Hakan Fidan hält die Türkei in der Schweinebucht des „Westens“

Das Geheimdienst-Regime von M.I.T.-Präsident Hakan Fidan lässt die gewählten Volksvertreter der drittgrößten Parlamentsfraktion, der "Demokratischen Volkspartei" (H.D.P.) verhaften, darunter die Co-Vorsitzenden Figen Yüksekdag und Selahattin Demirtas. Fidan, der "für Nichtblinde die operative Schlüsselfigur des Militärputsches repräsentiert" und nach jedem Attentat von allen in der Türkei seine Tatversion abgekauft bekommt, sogar von denjenigen die er nun verhaften lässt, hält damit in einem weiteren typischen Schritt die Türkei im inneren und äußeren Terrorkrieg des "Westens", der Hegemonie der Vereinigten Staaten von Amerika, mit ihrem designierten Klon "Europäische Union".

Presse, Opposition, Scheinopposition, die Bevölkerung begreifen nichts, wie überall. Und Tayyip Erdogan, der nach eigenen Angaben vom Militärputsch in der Nacht des 15. Juli von seinem Schwager erfuhr und anschließend Fidan trotzdem im Amt ließ, ist eine Witzfigur, eine lächerliche, irrelevante Puppe, ein Unterschriften- und Redeautomat, der unter externer Kontrolle steht und ansonsten keine Rolle mehr spielt.

Wichtig für den internationalen Kontext ist, dass sich Fidan vorgestern in Moskau von Generalstab, F.S.B. und G.R.U. noch ein Schulterklopfen abholte. Wieder einmal typisch für die "Führungs"-Ebene der Russischen Föderation, die offensichtlich lieber Verbrechermagnet spielt, anstatt mal einen Krieg gegen den "Westen" zu gewinnen, namentlich den in Syrien.

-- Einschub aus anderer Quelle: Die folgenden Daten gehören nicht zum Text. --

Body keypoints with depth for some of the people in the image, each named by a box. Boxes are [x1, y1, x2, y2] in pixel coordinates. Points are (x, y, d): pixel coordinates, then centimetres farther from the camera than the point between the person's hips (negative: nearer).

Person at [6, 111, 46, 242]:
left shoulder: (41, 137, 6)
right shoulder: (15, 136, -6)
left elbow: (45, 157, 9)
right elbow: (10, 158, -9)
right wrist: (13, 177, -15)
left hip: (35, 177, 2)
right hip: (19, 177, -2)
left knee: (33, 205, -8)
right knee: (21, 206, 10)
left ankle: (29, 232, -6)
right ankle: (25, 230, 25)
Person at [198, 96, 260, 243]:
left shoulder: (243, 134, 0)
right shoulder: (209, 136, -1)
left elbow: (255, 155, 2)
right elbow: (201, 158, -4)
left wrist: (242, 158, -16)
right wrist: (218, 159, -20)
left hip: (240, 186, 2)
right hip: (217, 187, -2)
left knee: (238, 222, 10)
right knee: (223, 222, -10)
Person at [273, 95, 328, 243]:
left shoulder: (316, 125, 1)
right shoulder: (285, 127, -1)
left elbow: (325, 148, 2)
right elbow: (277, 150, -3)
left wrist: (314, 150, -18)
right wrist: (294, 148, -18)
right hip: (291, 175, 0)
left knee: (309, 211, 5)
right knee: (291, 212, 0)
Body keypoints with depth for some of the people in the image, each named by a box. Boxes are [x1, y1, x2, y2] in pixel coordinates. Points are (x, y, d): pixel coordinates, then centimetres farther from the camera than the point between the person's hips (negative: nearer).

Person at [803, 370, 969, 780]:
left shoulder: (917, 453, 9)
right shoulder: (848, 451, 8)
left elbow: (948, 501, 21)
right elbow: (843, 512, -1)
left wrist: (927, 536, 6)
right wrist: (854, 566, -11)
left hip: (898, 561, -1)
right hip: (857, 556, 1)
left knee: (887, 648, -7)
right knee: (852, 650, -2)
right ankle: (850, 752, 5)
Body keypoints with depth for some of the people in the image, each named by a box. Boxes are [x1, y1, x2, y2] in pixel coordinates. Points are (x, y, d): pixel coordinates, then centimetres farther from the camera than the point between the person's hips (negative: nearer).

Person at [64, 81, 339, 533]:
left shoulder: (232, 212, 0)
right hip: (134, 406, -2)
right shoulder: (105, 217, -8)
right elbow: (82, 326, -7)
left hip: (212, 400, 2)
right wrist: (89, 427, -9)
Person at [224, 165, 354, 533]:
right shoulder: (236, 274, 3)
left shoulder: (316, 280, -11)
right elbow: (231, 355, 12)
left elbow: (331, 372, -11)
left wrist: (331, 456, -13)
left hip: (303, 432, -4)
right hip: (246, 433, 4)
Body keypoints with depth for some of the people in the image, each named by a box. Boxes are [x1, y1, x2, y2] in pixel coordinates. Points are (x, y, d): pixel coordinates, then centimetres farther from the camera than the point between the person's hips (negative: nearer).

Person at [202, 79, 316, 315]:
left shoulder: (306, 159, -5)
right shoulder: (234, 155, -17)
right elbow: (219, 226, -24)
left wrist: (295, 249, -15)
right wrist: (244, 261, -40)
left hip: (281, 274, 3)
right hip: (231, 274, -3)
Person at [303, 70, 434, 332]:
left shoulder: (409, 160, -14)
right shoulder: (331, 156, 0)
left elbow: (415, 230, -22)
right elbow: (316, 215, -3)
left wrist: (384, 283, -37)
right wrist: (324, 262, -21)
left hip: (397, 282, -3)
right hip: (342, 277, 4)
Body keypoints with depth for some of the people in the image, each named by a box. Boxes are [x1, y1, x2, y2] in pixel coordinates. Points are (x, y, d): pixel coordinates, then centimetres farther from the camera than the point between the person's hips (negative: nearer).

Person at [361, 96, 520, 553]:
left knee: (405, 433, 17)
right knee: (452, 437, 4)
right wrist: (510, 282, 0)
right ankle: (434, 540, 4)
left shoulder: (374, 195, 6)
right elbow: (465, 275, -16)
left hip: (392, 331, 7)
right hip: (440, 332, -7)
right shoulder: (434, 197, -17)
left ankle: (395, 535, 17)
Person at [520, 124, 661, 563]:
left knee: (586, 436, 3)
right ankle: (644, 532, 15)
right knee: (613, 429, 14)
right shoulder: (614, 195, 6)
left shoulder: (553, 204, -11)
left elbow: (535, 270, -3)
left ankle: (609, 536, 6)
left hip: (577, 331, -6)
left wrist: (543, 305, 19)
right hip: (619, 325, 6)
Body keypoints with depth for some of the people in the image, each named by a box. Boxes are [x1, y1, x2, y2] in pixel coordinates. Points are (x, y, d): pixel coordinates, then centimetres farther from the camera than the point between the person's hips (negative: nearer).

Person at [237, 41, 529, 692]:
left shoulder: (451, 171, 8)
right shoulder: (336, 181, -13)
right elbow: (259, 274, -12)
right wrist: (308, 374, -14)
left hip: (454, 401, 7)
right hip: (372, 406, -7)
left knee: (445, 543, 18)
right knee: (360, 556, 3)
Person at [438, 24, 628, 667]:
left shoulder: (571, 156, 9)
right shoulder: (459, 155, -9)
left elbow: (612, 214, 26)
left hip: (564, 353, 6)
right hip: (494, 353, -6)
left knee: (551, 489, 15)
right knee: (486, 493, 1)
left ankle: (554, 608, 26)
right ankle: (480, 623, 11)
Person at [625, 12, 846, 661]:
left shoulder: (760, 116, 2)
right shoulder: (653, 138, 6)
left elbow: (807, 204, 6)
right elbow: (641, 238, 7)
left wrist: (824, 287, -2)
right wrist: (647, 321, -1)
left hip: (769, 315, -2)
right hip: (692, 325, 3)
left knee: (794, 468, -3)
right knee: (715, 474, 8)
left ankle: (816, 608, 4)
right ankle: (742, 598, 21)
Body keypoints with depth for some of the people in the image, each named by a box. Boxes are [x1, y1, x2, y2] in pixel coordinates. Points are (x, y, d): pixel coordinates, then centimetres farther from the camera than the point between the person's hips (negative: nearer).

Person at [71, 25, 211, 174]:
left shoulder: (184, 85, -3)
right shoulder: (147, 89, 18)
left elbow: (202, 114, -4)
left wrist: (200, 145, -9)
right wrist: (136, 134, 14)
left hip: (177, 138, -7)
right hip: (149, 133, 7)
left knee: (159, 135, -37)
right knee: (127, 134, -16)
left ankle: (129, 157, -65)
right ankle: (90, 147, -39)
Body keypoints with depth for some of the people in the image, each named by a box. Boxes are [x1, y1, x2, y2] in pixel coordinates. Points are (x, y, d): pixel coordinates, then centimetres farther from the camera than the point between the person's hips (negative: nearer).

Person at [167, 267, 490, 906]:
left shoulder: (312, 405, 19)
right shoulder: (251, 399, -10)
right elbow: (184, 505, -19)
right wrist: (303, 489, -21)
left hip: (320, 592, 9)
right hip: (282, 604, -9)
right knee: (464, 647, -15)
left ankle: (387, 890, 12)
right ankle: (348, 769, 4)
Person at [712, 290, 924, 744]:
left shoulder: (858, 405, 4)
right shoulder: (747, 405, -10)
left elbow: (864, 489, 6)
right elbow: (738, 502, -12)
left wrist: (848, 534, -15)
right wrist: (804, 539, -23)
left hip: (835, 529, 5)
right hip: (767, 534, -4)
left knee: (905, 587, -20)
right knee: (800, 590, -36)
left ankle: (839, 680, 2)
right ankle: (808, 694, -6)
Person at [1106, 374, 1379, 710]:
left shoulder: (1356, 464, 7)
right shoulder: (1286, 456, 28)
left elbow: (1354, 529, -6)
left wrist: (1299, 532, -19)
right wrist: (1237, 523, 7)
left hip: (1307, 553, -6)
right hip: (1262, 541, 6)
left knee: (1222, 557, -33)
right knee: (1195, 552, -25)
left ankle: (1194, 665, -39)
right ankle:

Fünfeinhalb Jahre dauert dieser Krieg bereits. Rund eine halbe Million Menschen sind ihm zum Opfer gefallen. Und dann schauen dem offiziellen Einmarsch der internationalen Kriegskoalition (zu der übrigens auch Deutschland gehört, ohne dass das hier irgendjemand begreifen würde) in Syrien am 24. August die Staatsführungen von Russland, dem Iran und von Syrien auch noch tatenlos zu, während umgekehrt ein wahres Rattenrennen von E.U.-Funktionären und U.S.-Militärs nach Ankara zuvor gegangen war.

Offensichtlich hörte man in Moskau, Teheran und Damaskus auf das türkische Regime und wollte diese die Drecksarbeit gegen "die Kurden" erledigen lassen, anstatt ausnahmsweise ernstzunehmende Diplomatie mit denen aufzunehmen, die dazu fähig sind. Und jetzt stehen sie wieder da und beschweren sich.

Die türkischen Truppen aber, die mit ihnen verbündeten kurdischen Peschmergas des Regimes von Masud Barzani im irakischen Kurdistan, deren terroristischen Proxies ("Freie Syrische Armee", usw) und die Spezialkräfte aus den N.A.T.O.-Staaten, die stehen vor Mosul und Aleppo. Das türkische Regime, mit seinem Garderobenständer Erdogan, erhebt Machtansprüche osmanischen Ausmaßes.

Das alles war absehbar. Alle sahen tatenlos zu, bis auf die U.S.-Kräfte und ihre Untertanen, Fidan in der Türkei, bei uns das Auswärtige Amt und der Bundesnachrichtendienst, mit wiederum deren Untertanen, die ganze Nahrungskette herunter. Widerlich ist das.

Nach Tausenden von anderen Unschuldigen lässt das Regime der Türkei jetzt auch noch die Ersten verhaften, die sich dem Militärputsch am 15. Juli tatsächlich in den Weg stellten und nicht erst abtauchten und nichts taten und dann, als das Scheitern des Putsches offensichtlich war,  erzählten sie seien ja auch beschossen worden. Das ist der beste Beweis dafür, wer hinter dem Militärputsch steckte und anschließend "Haltet die Gülenisten!" rief. Es sind die Gleichen, die heute "Haltet die Terroristen!" rufen und damit die gewählten Abgeordneten der drittgrößten Partei in der Noch-Republik Türkei meinen.

Hakan Fidan und sein Apparat halten die Türkei weiter in der Schweinebucht des "Westens". Der Bosporus hat einen neuen Namen.